Namun, urbanisasi membuat kebun dan pekarangan semakin berkurang. Batang pisang tidak lagi mudah didapat, dan masyarakat cenderung beralih ke menu yang lebih cepat disiapkan. Hal ini membuat gulai batang pisang semakin jarang ditemui, baik di rumah maupun di warung.
5. Tasak Telu

Dalam bahasa Karo, tasak telu berarti “tiga jenis masakan”. Hidangan ini populer karena menggunakan ayam kampung sebagai bahan utama, yang kemudian dipadukan dengan darah atau hati ayam, daun ubi jalar, serta kelapa parut. Cita rasanya yang khas berasal dari perpaduan rempah dan cabai rawit dalam jumlah melimpah, menciptakan sensasi pedas yang menggugah selera.
Hidangan ini biasanya hadir dalam acara-acara penting masyarakat Karo, seperti pesta kelahiran, pernikahan, hingga kerja tahunan. Proses memasaknya yang cukup panjang membuatnya identik dengan momen kebersamaan dan gotong royong.

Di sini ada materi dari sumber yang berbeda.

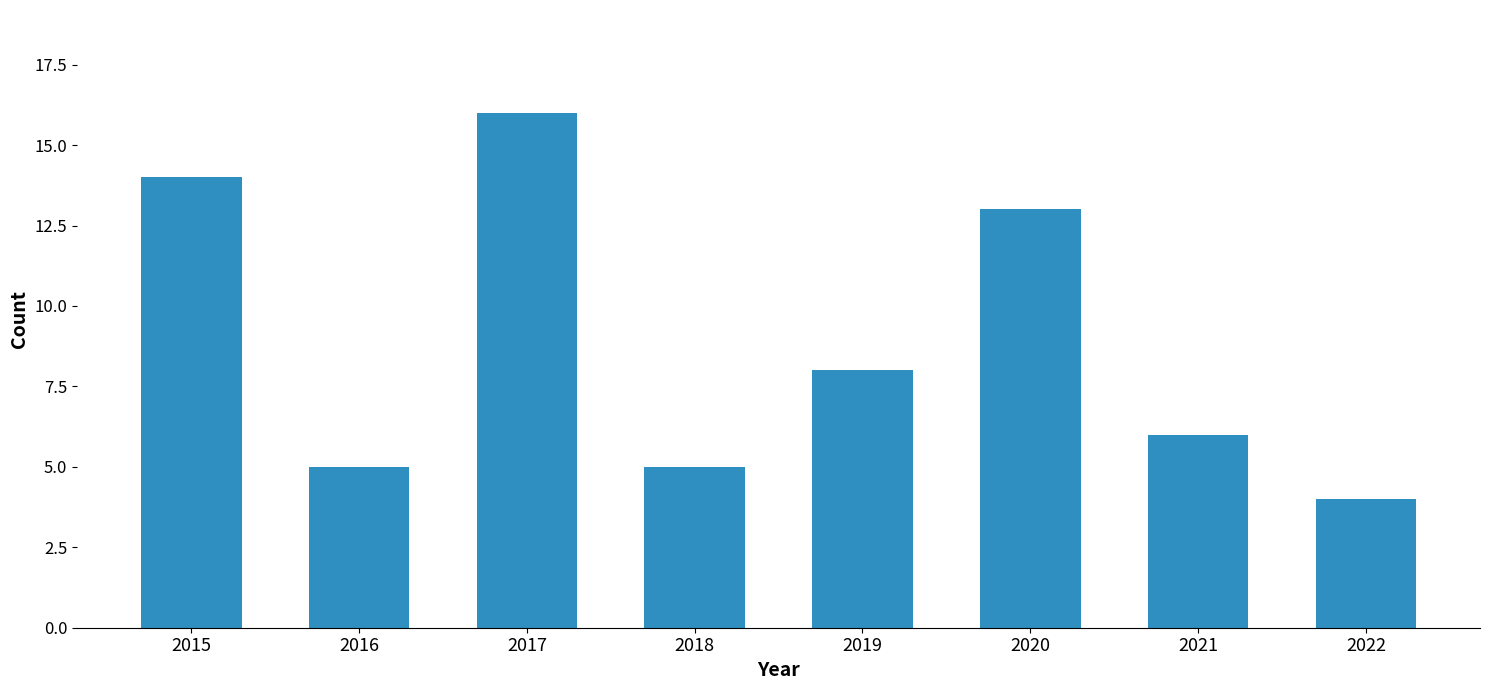

The value at 2020 is 7. True or false?

False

Meskipun saat ini tasak telu sudah mulai tersedia di beberapa rumah makan khas Karo di Medan, Berastagi, atau Kabanjahe, jumlahnya tetap terbatas. Proses yang panjang dan teknik masak yang spesifik membuatnya jarang diproduksi secara massal. Namun, cita rasa gurih-pedasnya yang unik berpotensi besar untuk kembali diperkenalkan sebagai ikon kuliner Sumatera Utara.
Kelima kuliner ini bukan sekadar makanan, tetapi bagian dari identitas budaya Karo. Jika tidak dilestarikan, kita bisa kehilangan warisan rasa yang kaya akan cerita. Menghidupkan kembali hidangan ini melalui festival kuliner, promosi UMKM, atau dokumentasi resep bisa menjadi cara menjaga agar cita rasa Karo tetap dikenal lintas generasi.